Mit voller Härte durch die Pandemie

Ein Gastbeitrag von Maria Glänzel

Berlin war von je her ein raues Pflaster, und Obdachlose hatten es nie leicht, sich über Wasser zu halten.
Zu Pandemiezeiten treten die politischen Versäumnisse der letzten Jahrzehnte zu Tage und es trifft die Menschen ohne ein Dach über dem Kopf mit voller Härte.
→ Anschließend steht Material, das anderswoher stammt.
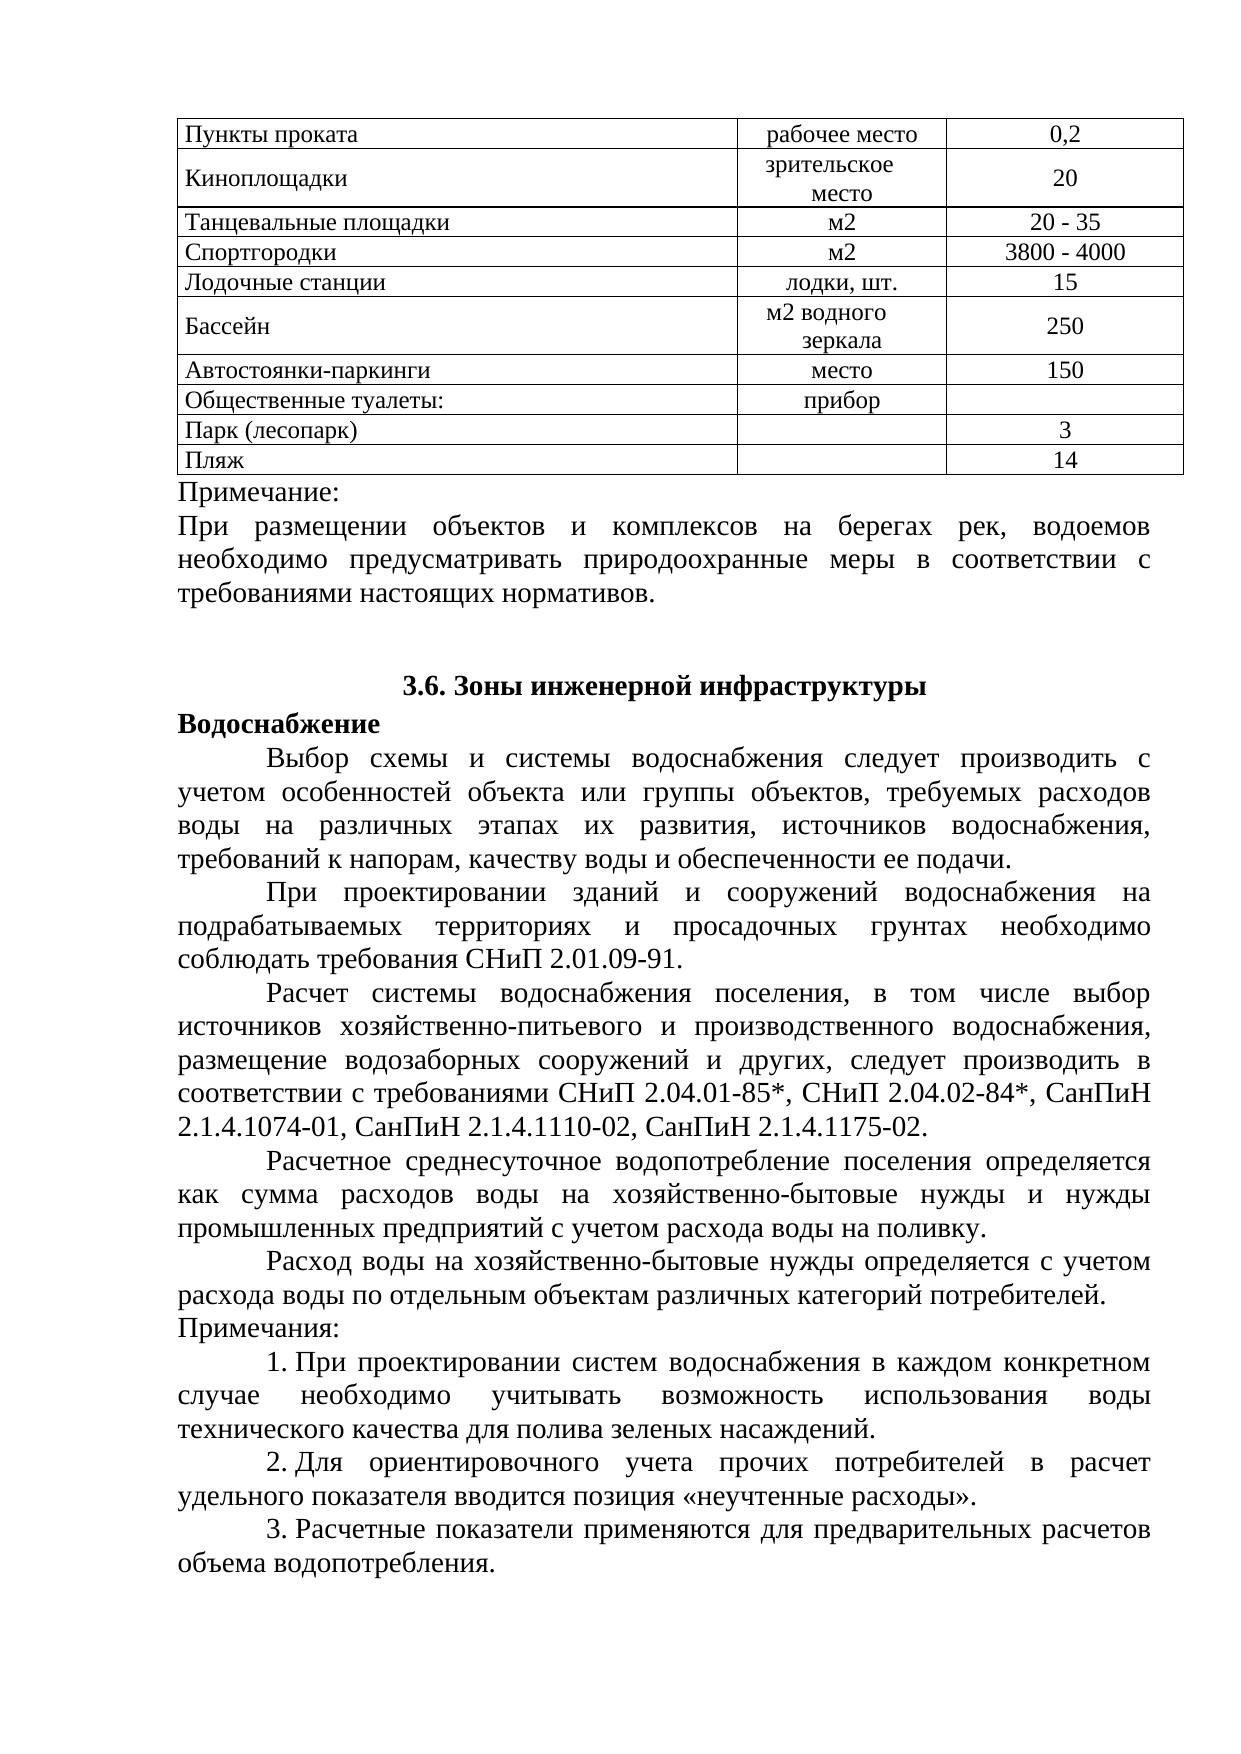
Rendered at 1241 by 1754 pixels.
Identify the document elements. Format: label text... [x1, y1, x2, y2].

table_cell [738, 415, 946, 444]
table_cell Бассейн [178, 297, 737, 354]
table_cell лодки, шт. [738, 267, 946, 296]
text Примечания: [177, 1310, 1152, 1344]
table_cell м2 [738, 237, 946, 266]
table_cell [947, 385, 1183, 414]
table_cell 250 [947, 297, 1183, 354]
text Расчет системы водоснабжения поселения, в том числе выбор источников хозяйственно-питьевого и производственного водоснабжения, размещение водозаборных сооружений и других, следует производить в соответствии с требованиями СНиП 2.04.01-85*, СНиП 2.04.02-84*, СанПиН 2.1.4.1074-01, СанПиН 2.1.4.1110-02, СанПиН 2.1.4.1175-02. [177, 975, 1152, 1143]
text Выбор схемы и системы водоснабжения следует производить с учетом особенностей объекта или группы объектов, требуемых расходов воды на различных этапах их развития, источников водоснабжения, требований к напорам, качеству воды и обеспеченности ее подачи. [177, 740, 1152, 874]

Kein »weiter so«!       Foto: Sonja Lawin

Neulich hatte ich mich mit einem jungen Mann in der S-Bahn unterhalten und ihm ein ausrangiertes Portemonnaie geschenkt. Er kramte prompt in seiner Hosentasche und zog seinen Impfnachweis raus, welcher in einer extra Schutzhülle vor Nässe gesichert wurde. Er meinte, dass er nun einen sichereren Ort dafür habe und erzählte mir kurz, wie sich die Bedingungen seit Corona für ihn verändert hatten.
Zum einem gingen die Menschen von sich aus mehr auf Abstand und geben weniger ab, zum anderen wird der Umgang der Sicherheitskräfte gegenüber Obdachlosen in den öffentlichen Verkehrsmitteln konsequenter und mutet immer diskriminierender an.
An der nächsten Station musste er raus und zog weiter.
Mir ist es selbst aufgefallen, dass seit zwei Jahren gezielt Obdachlose aus den Abteilen der öffentlichen Verkehrsmittel verwiesen werden, wenn sie im Warmen versuchen, ein bisschen zu ruhen und sich aufzuwärmen. Dabei scheinen die meisten Obdachlosen sich in den öffentlichen Verkehrsmitteln trotz sehr beschränkter Mittel bemühter an den Infektionsschutz zu halten als andere Leute. Hingegen habe ich es seit zwei Jahren nicht erlebt, dass Menschen, die provokant ohne Maske Bahn fahren, durch das Sicherheitspersonal verwiesen wurden.
Berlins neue Sozialsenatorin Katja Kipping (Die Linke) hat die Beseitigung der Obdachlosigkeit zu hoher Priorität erhoben. Die neue Regierende Bürgermeisterin von Berlin, Franziska Giffey (SPD), hob das in ihrer ersten Regierungserklärung hervor und betonte, der Senat arbeite ressortübergreifend. Dann ist es also jetzt an der neuen Verkehrssenatorin Bettina Jarrasch (Bündnis 90/ Die Grünen), Diskriminierung von Obdachlosen in den Öffentlichen Verkehrsmitteln aufzuheben.
Sehr zu Recht sieht die Berliner Obdachlosenhilfe e.V. Mobilität als Grundrecht an und setzt sich für die kostenlose Nutzung der öffentlichen Verkehrsmittel ein.